## AIM OF THE TASK
Copy out each line of the material in which the word "field" can be found.

## SUPPLIED INFORMATION
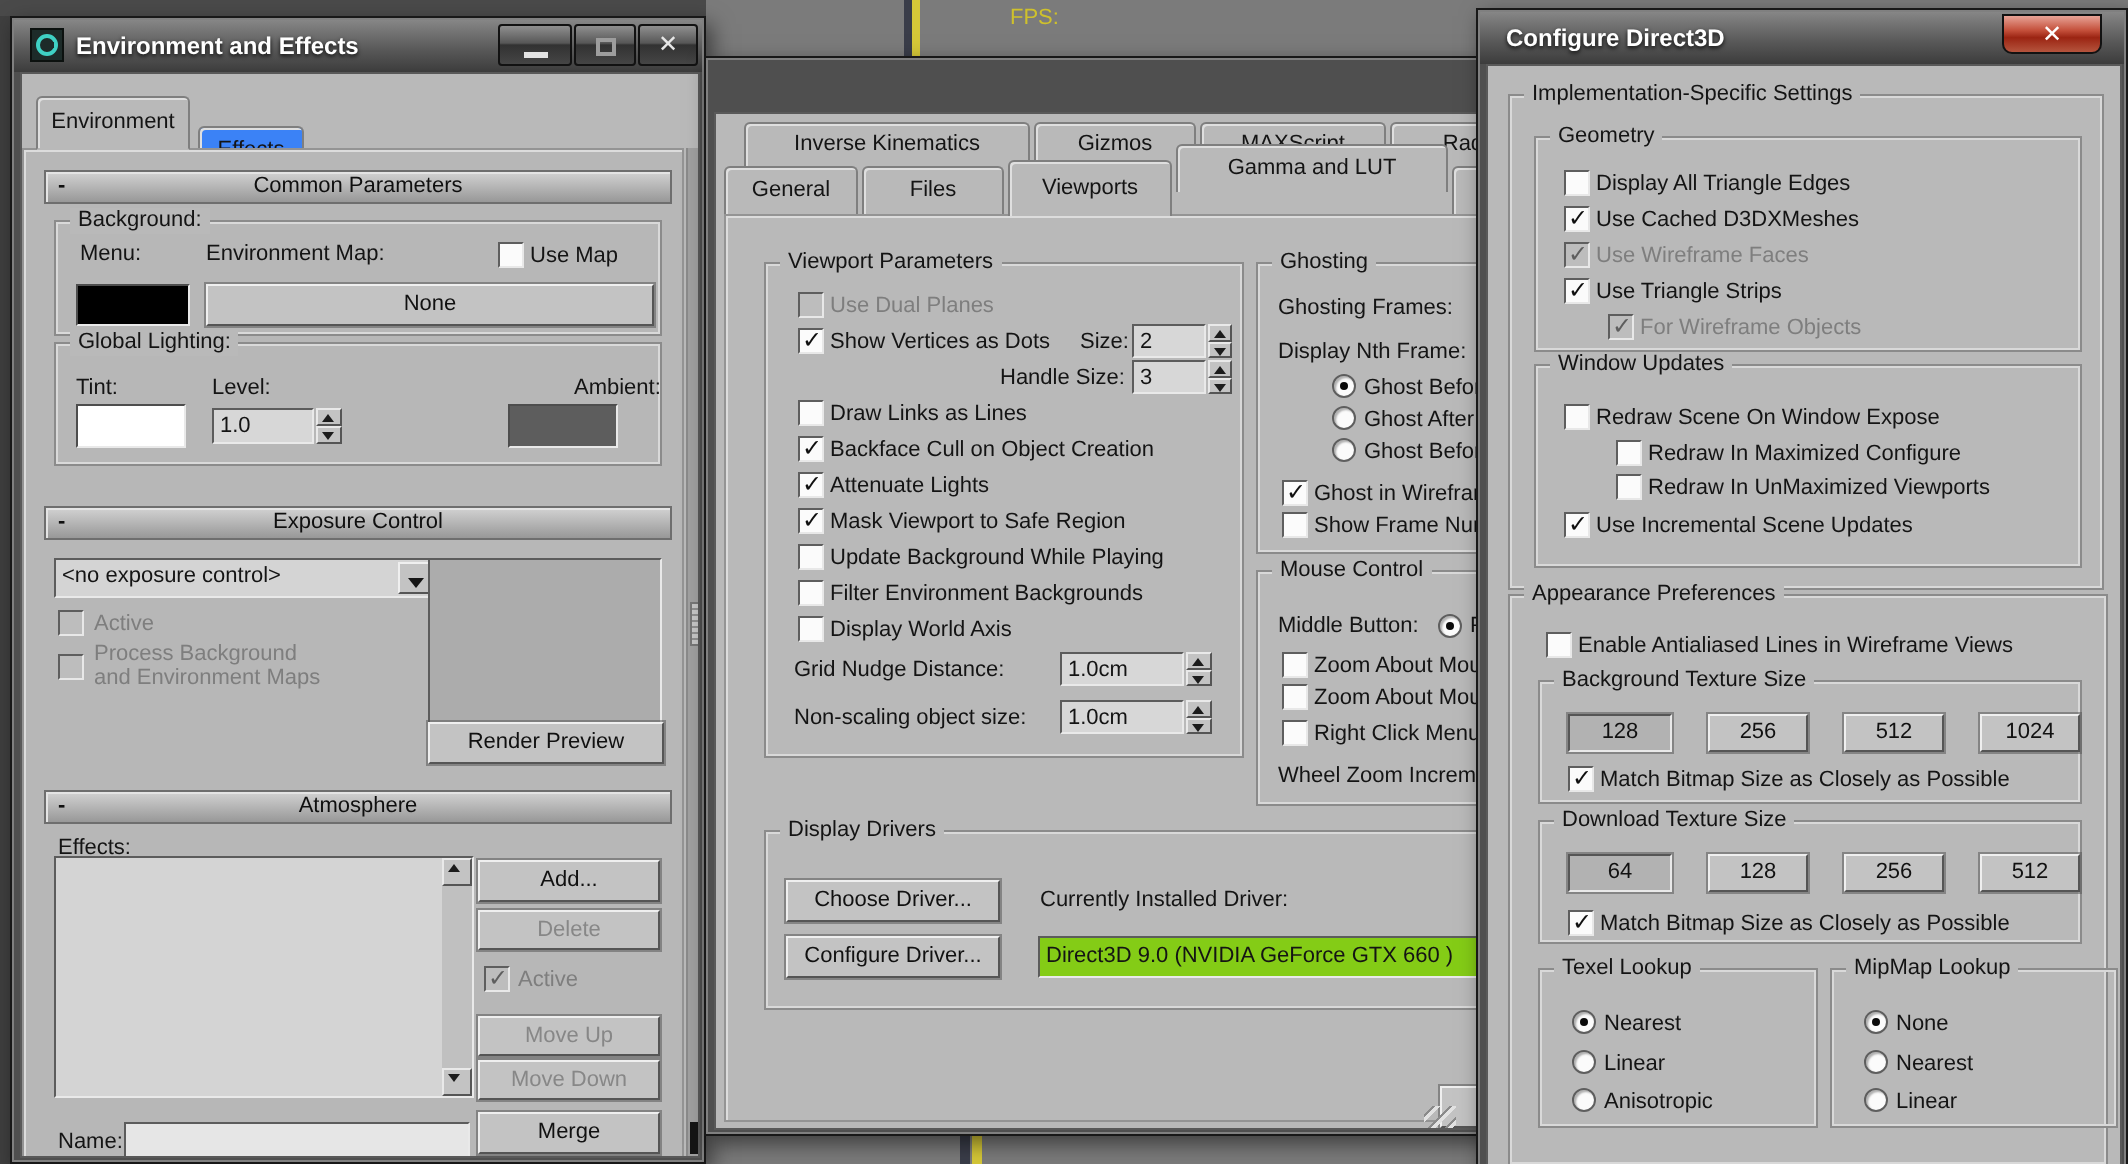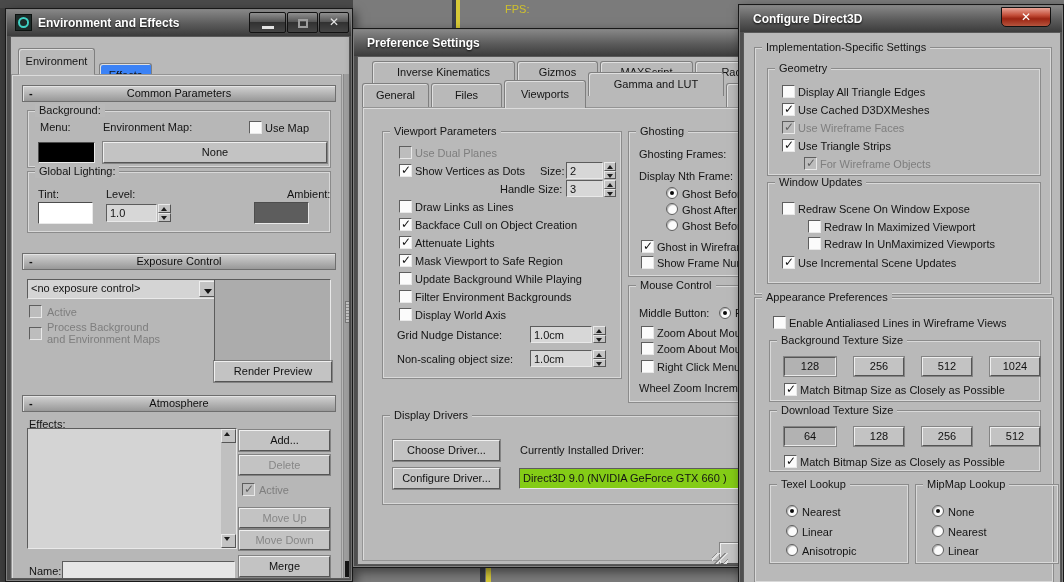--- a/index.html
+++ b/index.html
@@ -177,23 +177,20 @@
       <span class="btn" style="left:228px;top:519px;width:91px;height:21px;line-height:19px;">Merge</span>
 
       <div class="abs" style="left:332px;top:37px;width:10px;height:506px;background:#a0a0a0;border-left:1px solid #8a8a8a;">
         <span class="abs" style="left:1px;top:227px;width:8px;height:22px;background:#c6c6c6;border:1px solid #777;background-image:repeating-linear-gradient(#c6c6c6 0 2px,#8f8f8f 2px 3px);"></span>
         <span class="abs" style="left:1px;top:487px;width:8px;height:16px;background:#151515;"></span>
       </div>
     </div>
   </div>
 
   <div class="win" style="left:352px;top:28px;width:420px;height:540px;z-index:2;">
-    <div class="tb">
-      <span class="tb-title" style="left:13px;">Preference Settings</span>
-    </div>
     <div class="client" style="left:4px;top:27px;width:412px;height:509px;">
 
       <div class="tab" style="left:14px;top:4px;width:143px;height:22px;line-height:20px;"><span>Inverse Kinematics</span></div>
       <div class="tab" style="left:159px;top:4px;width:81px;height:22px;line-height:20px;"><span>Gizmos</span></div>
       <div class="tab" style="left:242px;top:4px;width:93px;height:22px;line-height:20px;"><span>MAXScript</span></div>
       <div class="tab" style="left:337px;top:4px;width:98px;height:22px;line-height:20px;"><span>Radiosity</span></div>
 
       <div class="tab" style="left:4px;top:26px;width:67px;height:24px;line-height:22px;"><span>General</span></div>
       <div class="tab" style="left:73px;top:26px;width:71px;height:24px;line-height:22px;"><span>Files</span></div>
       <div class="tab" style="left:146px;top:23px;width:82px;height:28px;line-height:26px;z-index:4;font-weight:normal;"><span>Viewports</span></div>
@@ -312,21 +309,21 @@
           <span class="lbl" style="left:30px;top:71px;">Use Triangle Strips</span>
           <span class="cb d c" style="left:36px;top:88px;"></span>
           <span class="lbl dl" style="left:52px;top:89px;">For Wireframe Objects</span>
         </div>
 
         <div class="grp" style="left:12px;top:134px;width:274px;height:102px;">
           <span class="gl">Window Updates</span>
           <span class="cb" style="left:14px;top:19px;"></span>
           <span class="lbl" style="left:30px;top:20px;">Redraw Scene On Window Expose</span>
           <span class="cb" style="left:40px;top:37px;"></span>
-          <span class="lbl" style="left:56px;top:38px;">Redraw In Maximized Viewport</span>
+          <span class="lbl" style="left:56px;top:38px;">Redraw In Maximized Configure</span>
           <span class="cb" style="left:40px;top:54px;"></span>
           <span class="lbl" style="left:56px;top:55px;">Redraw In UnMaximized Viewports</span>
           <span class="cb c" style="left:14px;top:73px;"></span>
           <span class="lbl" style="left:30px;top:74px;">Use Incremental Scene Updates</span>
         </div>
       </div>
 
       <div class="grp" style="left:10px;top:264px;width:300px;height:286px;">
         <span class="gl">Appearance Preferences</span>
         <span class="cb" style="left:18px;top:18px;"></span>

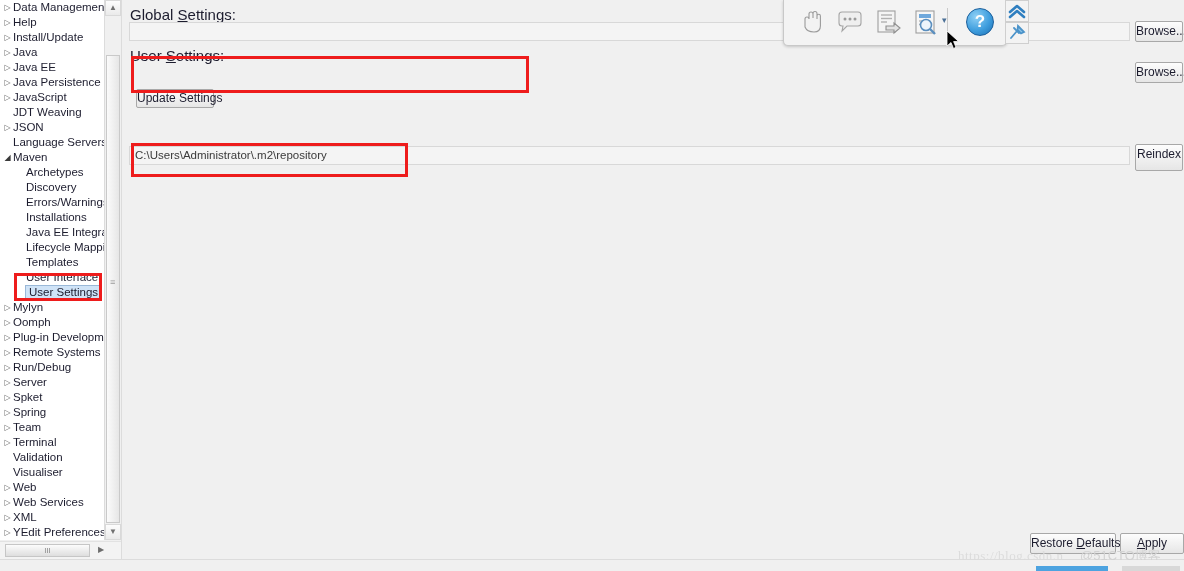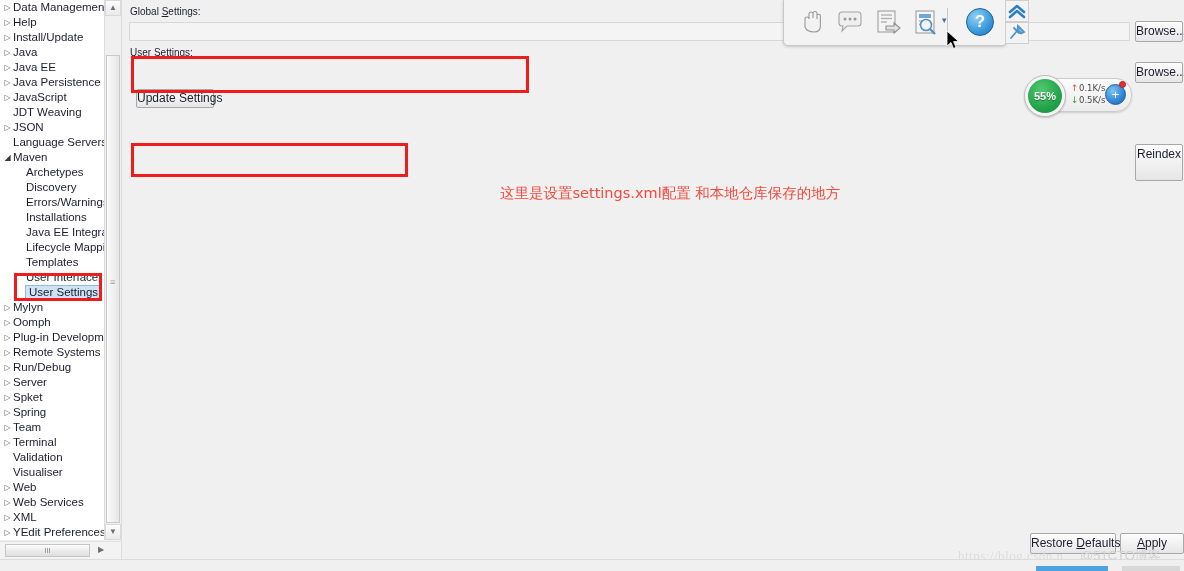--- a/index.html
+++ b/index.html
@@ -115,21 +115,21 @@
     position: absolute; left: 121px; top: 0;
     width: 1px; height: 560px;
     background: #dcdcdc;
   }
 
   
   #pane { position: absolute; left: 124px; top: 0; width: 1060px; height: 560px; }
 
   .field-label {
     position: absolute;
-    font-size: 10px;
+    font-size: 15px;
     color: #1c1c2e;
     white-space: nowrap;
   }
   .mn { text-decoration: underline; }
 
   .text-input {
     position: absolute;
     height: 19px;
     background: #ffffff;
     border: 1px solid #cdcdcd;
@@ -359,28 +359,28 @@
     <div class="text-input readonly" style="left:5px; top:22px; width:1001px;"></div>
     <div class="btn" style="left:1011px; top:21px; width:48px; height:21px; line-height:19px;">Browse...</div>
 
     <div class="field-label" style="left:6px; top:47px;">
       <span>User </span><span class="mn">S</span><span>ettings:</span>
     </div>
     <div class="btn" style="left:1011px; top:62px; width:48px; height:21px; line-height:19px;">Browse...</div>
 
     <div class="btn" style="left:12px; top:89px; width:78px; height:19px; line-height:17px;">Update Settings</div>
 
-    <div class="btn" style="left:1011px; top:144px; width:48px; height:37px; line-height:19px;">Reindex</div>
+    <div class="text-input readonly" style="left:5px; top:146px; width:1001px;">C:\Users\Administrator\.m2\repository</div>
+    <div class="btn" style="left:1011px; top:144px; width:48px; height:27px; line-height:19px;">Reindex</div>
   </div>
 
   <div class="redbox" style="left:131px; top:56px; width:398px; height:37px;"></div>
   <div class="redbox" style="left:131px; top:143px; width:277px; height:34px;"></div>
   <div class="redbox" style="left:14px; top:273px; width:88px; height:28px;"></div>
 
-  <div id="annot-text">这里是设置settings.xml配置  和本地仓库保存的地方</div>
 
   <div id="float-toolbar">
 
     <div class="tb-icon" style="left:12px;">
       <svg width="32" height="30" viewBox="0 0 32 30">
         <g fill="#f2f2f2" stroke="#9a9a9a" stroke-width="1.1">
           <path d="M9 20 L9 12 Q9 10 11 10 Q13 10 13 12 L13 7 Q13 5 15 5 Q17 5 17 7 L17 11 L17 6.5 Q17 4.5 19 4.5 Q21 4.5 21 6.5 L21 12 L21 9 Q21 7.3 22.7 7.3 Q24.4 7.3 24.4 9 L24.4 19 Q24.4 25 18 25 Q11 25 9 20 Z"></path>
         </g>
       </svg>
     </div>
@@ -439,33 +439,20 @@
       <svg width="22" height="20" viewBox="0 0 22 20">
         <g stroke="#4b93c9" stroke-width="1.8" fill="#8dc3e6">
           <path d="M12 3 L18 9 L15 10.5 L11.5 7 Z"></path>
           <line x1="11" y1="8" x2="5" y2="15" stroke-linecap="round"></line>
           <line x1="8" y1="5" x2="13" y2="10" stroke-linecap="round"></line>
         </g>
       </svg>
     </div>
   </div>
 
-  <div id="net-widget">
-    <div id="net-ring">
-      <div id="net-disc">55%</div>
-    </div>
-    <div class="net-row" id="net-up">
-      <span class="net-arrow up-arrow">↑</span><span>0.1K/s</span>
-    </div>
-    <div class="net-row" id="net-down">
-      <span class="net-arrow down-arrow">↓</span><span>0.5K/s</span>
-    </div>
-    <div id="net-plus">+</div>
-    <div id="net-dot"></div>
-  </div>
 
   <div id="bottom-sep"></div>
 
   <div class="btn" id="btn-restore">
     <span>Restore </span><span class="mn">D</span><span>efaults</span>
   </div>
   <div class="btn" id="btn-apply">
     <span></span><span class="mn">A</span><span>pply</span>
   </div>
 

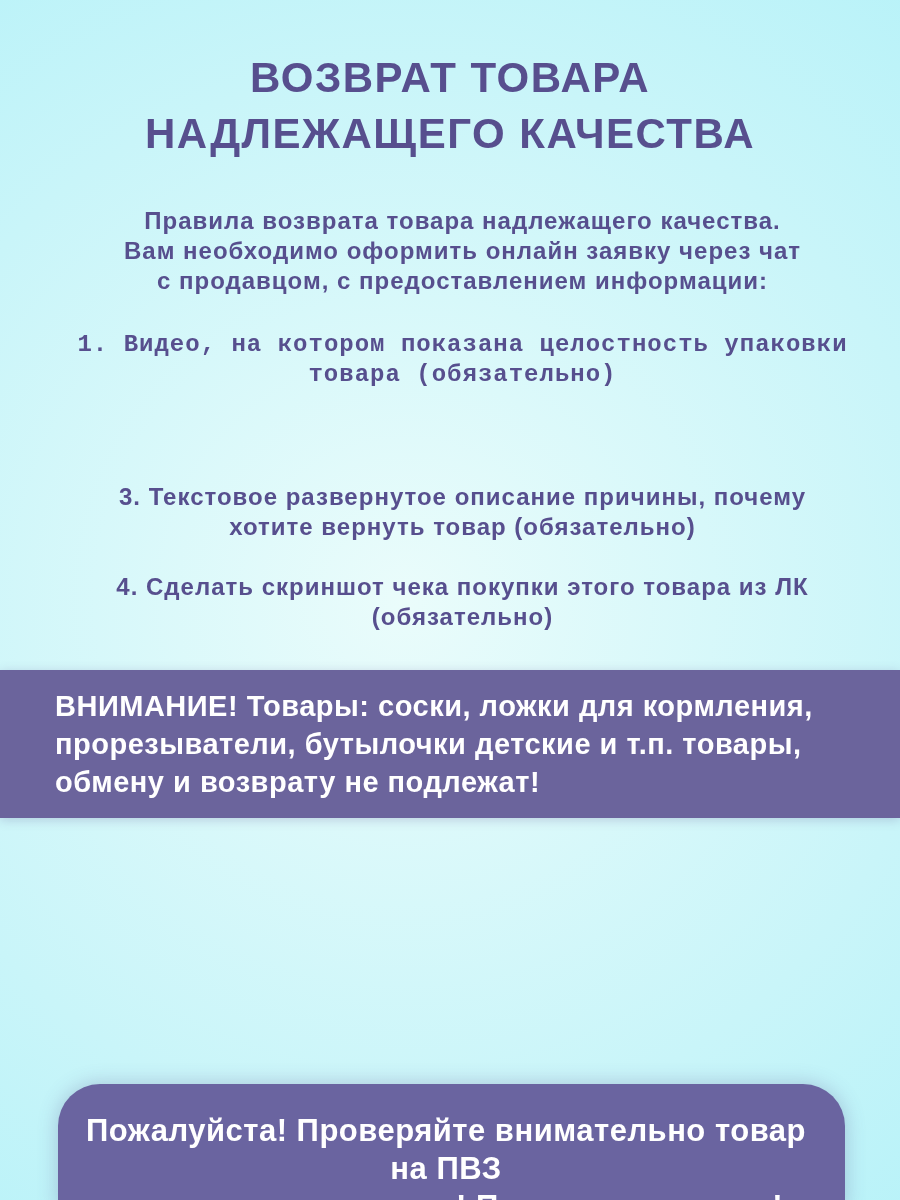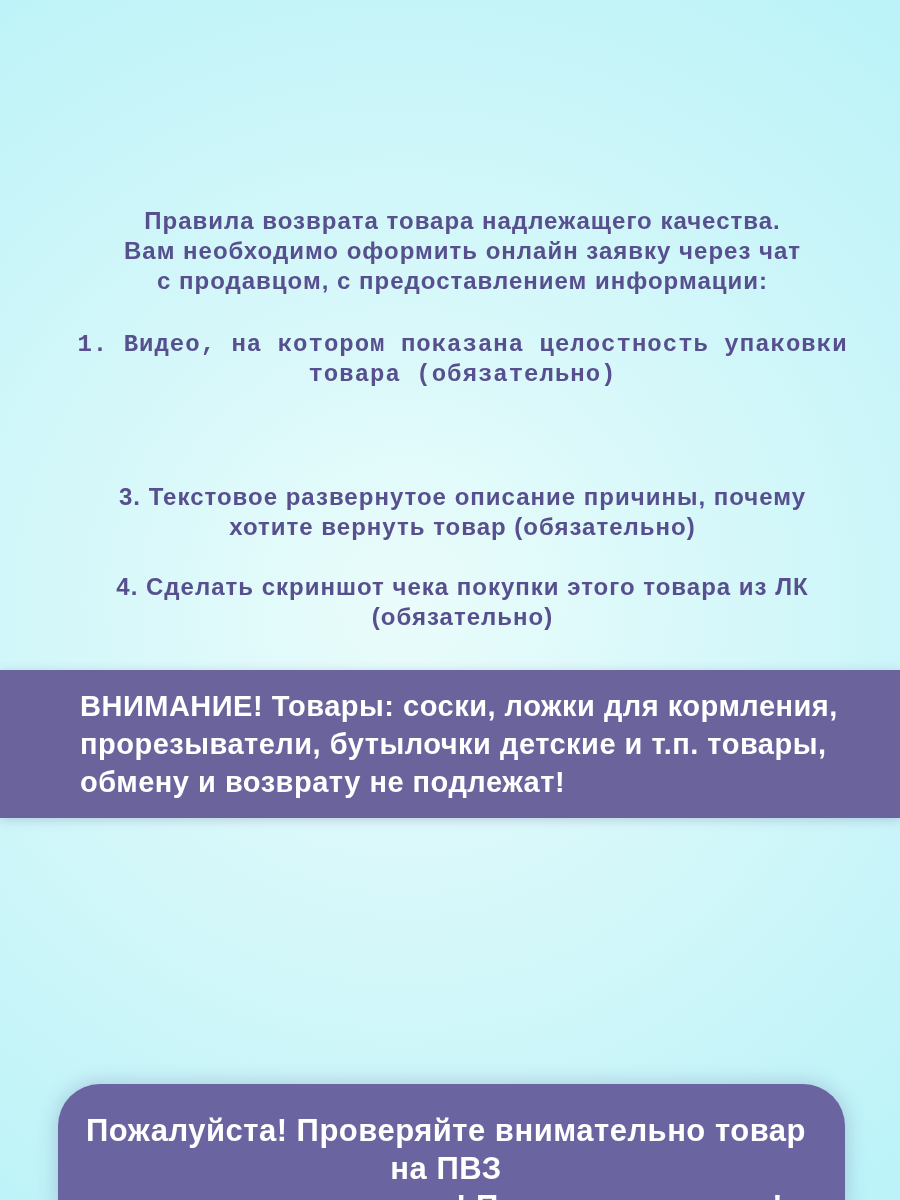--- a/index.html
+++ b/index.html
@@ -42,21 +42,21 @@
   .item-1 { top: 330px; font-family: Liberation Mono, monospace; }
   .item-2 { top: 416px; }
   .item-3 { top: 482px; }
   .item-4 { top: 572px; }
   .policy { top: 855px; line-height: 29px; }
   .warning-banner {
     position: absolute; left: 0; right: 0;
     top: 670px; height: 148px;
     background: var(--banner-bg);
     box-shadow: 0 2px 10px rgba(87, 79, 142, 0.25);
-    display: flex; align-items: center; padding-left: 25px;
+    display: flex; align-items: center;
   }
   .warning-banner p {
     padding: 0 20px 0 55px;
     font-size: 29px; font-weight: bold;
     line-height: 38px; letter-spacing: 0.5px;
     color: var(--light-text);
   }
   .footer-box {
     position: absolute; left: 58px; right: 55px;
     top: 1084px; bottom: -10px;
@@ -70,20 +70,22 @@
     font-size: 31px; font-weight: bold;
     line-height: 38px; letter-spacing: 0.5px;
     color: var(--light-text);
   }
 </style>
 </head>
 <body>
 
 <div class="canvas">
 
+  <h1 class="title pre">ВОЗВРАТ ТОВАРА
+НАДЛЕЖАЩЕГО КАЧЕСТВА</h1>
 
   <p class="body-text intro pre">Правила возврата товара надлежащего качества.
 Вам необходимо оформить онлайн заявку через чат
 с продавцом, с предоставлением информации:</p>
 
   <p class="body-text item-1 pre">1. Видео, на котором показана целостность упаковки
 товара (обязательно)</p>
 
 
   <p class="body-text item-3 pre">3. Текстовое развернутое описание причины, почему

## RESULT OF THE EXERCISE
   .field-label {
     <div class="field-label" style="left:6px; top:47px;">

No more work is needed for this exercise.